Jacqueline Rayner is a best selling British author, best known for her work with the licensed fiction based on the long-running British science fiction television series Doctor Who. Her first professional writing credit came when she adapted Paul Cornell's Virgin New Adventure novel Oh No It Isn't! for the audio format, the first release by Big Finish. (The novel featured the character of Bernice Summerfield and was part of a spin-off series from Doctor Who.) She went on to do five of the six Bernice Summerfield audio adaptations and further work for Big Finish before going to work for BBC Books on their Doctor Who lines. Her first novels came in 2001, with the Eighth Doctor Adventures novel EarthWorld for BBC Books and the Bernice Summerfield novel The Squire's Crystal for Big Finish.
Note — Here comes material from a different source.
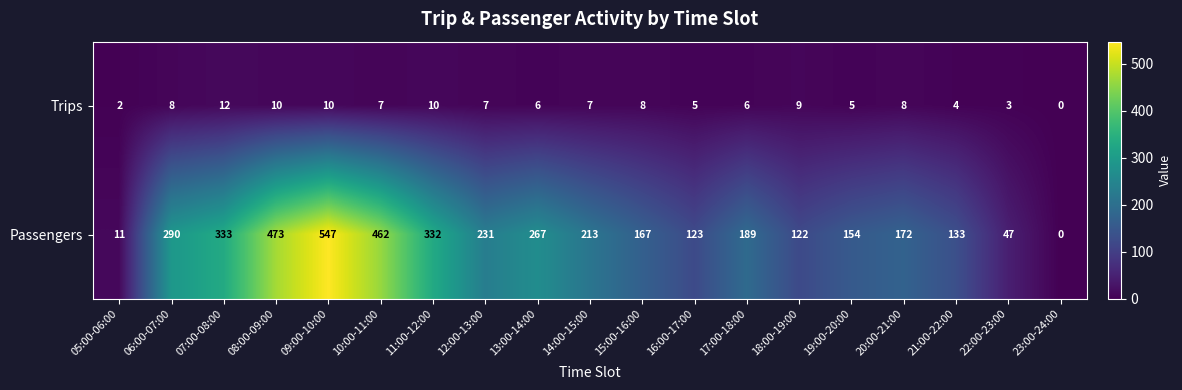

Which series has the largest total across all categories?

Passengers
Rayner has written several other Doctor Who spin-offs and was also for a period the executive producer for the BBC on the Big Finish range of Doctor Who audio dramas. She has also contributed to the audio range as a writer. In all, her Doctor Who and related work (Bernice Summerfield stories), consists of five novels, a number of short stories and four original audio plays. Rayner has edited several anthologies of Doctor Who short stories, mainly for Big Finish, and done work for Doctor Who Magazine. Beyond Doctor Who, her work includes the children's television tie-in book Horses Like Blaze. With the start of the new television series of Doctor Who in 2005 and a shift in the BBC's Doctor Who related book output, Rayner has become, along with Justin Richards and Stephen Cole, one of the regular authors of the BBC's New Series Adventures. She has also abridged several of the books to be made into audiobooks. She was also a member of Doctor Who Magazine's original Time Team.